AuteursMovies

Orson Welles In New York: A few notes on "Too Much Johnson"

By August 23, 2014No Comments

Too MuchJoseph Cotten in Too Much Johnson, shot in 1938

Much of the pre-Second World War char­ac­ter of Chicago and New York hardly exists any­more. Everybody builds these mir­ror boxes, and every second front is a front that didn’t exist in the ‘30s. […] I’ve been to New York many times in the last few years, and I have no sense of com­ing back to a town where I used to live. There’s a little corner here and there, and that’s about it. Ah, Roger.” So said Orson Welles to his old friend and one-time teach­er and always ment­or Roger Hill in the late fall of 1984, when Welles was hop­ing to dir­ect the film The Cradle Will Rock, an account of the mak­ing of a rather well-known the­at­ric­al pro­duc­tion he had some involve­ment in. (His dis­cus­sions with Hill about the approach he would take, which can be found in the con­ver­sa­tions in the splen­did book Orson Welles And Roger Hill: A Friendship In Three Acts, by Todd Tarbox, Hill’s grand­son, show Welles both wryly and earn­estly jug­gling the extent to which he desired to bal­ance accur­ate his­tor­ic­al rep­res­ent­a­tion with score-settling; the film even­tu­ally dir­ec­ted by Tim Robbins is not nearly as arrest­st­ing as Welles’ own verbal joust­ings with the mater­i­al at hand.) Welles did not have, in his film career, much occa­sion to doc­u­ment the town where he used to live, the town where he made his name. Contemporary New York City prop­er is depic­ted in 1941’s Citizen Kane pretty spar­ingly: a dark screen­ing room, an old-age hos­pit­al in the shad­ow of the George Washington Bridge, that’s pretty much it. The rise of the New York Enquirer takes place in early 20th-Century Manhattan, it’s Currier and Ives and Thomas Nast, not the frantic radio days of Welles’ ten­ure in town. The open­ing of the death­less The Lady From Shanghai has some rear-projection views of Central Park in the dark, then an expert Hollywood recre­ation of an NYC park­ing gar­age. And that’s it for Welles and New York, cinematically. 
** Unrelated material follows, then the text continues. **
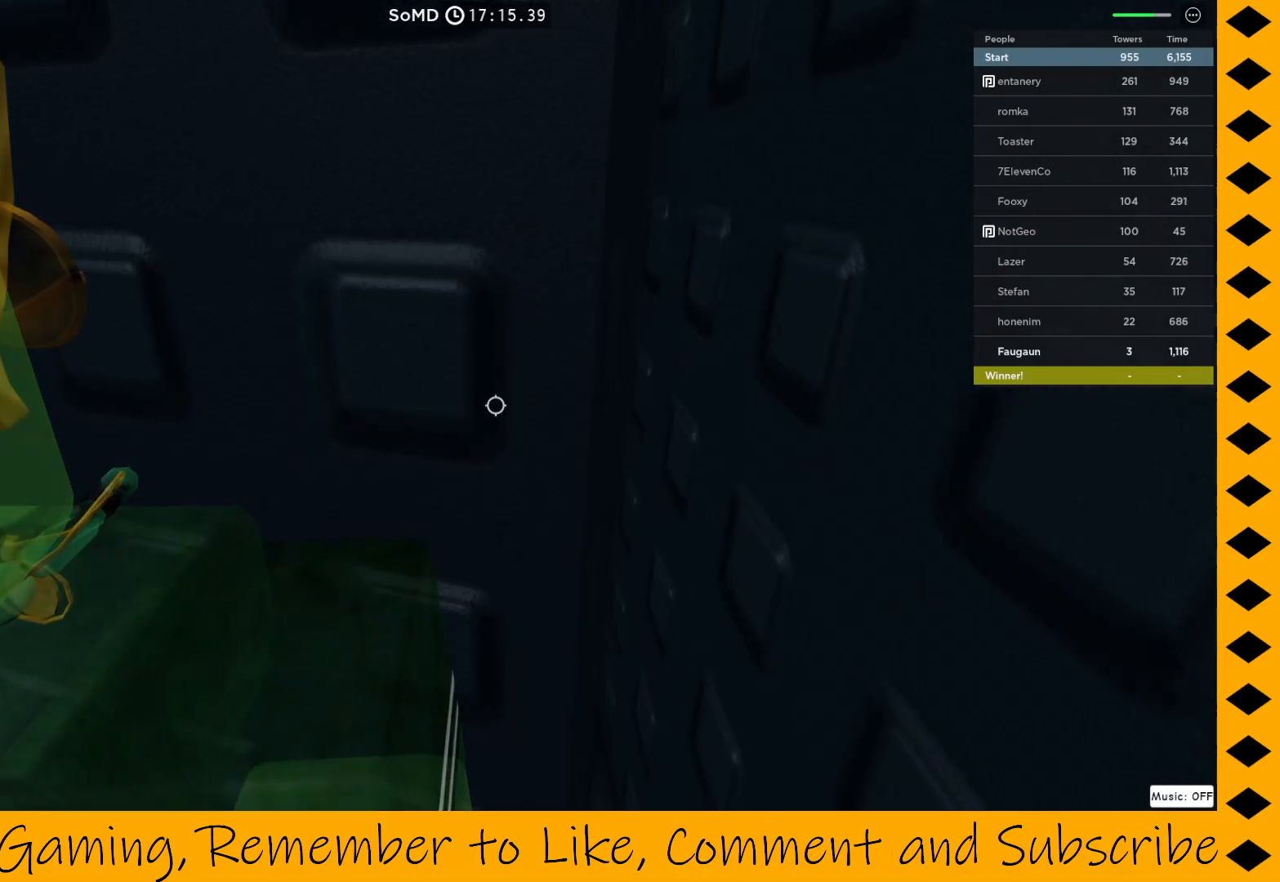
{"keys": [], "mouse": ["right"], "events": []}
So one of the draws of Too Much Johnson, the shot-in-1938 footage—it really won’t do to call the thing a movie, alas—that Welles wanted to form an early mul­ti­me­dia exper­i­ence out of, and had to scotch because of money and tim­ing issues, is its made-in-New-York qual­ity. In the event you haven’t been keep­ing up with film pre­ser­va­tion news lately, Johnson, which as recently as 2007 was cat­egor­ized as a “lost film” (see Jonathan Rosenbaum’s superb  Discovering Orson Welles, the filmo­graphy of which notes  “the only copy of the film was lost in a fire at Welles’ villa in Madrid (dur­ing Welles’ absence) in August 1970”), turned up, as a 66-minute work­print, and was restored in Italy, and has just been put on the web­site of the invalu­able National Film Preservation Foundation’s web­site for free view­ing and down­load­ing. The pré­cis on the NFP page for the film provides back­ground: Too Much Johnson was a late 19th Century farce by William Gillette, whose chief claim to fame was his stage por­tray­al of Sherlock Holmes. Just why Welles and the Mercury Theatre opted to stage it is not entirely clear, but once the decision was made to do so, Welles came up with the notion of link­ing the onstage action to filmed inter­ludes. The sixty-six minutes of the Too Much Johnson film is essen­tially a lin­ear assemblage of foot­age; accord­ing to the NFP, only the first sev­en minutes or so can be said to con­sti­tute a prop­er edit. Those sev­en minutes, which see Joseph Cotten tryst­ing, being found out, and then attempt­ing to escape an irate hus­band, con­sti­tute an ener­get­ic, racy, and slightly sur­real pas­tiche of slap­stick farce. Once Cotten acro­bat­ic­ally des­cend from the top of a tene­ment, it’s chase time, and the irate cuck­old tracks Cotten through a ware­house whose stacks pres­age the base­ment of Xanadu at the end of Kane, and then over sev­er­al city rooftops.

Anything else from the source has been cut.